◆ What is expected
All of the data is to be written out again exactly, without the pictures.

◆ Data provided

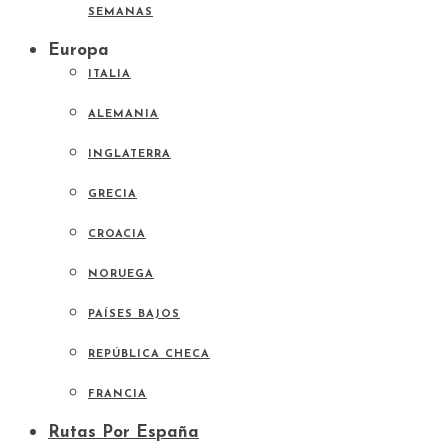
SEMANAS
Europa
ITALIA
ALEMANIA
INGLATERRA
GRECIA
CROACIA
NORUEGA
PAÍSES BAJOS
REPÚBLICA CHECA
FRANCIA
Rutas Por España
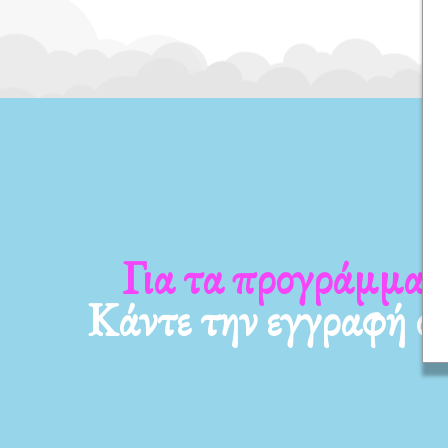
 νέα μας
Για τα προγράμμα
Κάντε την εγγραφή σ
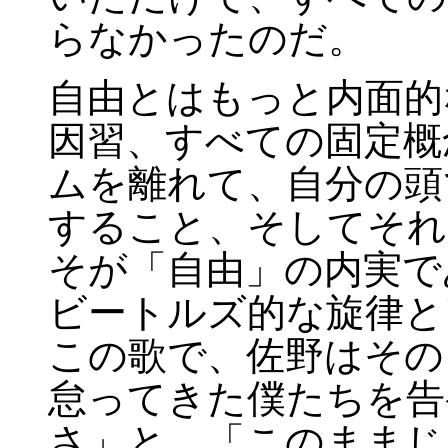
らなかったのだ。
自由とはもっと内面的
因習、すべての固定概
ムを離れて、自分の頭
すること、そしてそれ
そが「自由」の内実で
ビートルズ的な旋律と
この歌で、佐野はその
怠ってきた僕たちを告
さ」と。「このままじ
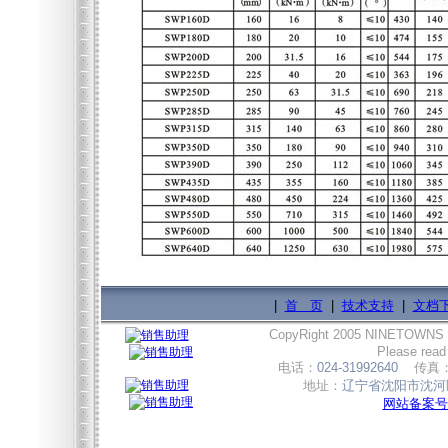
|
首 页
|
技术支持
|
文档
CopyRight 2005 NINETOWNS
Please read
电话：
024-31992640
传真
地址：
辽宁省沈阳市沈河区
网站备案号:辽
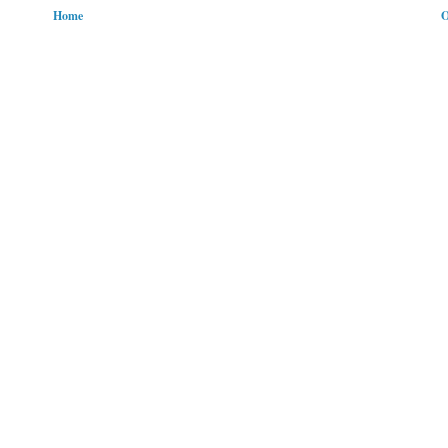
Home
O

◆ Output
SEMANAS
Europa
ITALIA
ALEMANIA
INGLATERRA
GRECIA
CROACIA
NORUEGA
PAÍSES BAJOS
REPÚBLICA CHECA
FRANCIA
Rutas Por España
 νέα μας
Για τα προγράμμα
Κάντε την εγγραφή σ
らなかったのだ。
自由とはもっと内面的
因習、すべての固定概
ムを離れて、自分の頭
すること、そしてそれ
そが「自由」の内実で
ビートルズ的な旋律と
この歌で、佐野はその
怠ってきた僕たちを告
さ」と。「このままじ
|
首 页
|
技术支持
|
文档
CopyRight 2005 NINETOWNS
Please read
电话：
024-31992640
传真
地址：
辽宁省沈阳市沈河区
网站备案号:辽
Home
O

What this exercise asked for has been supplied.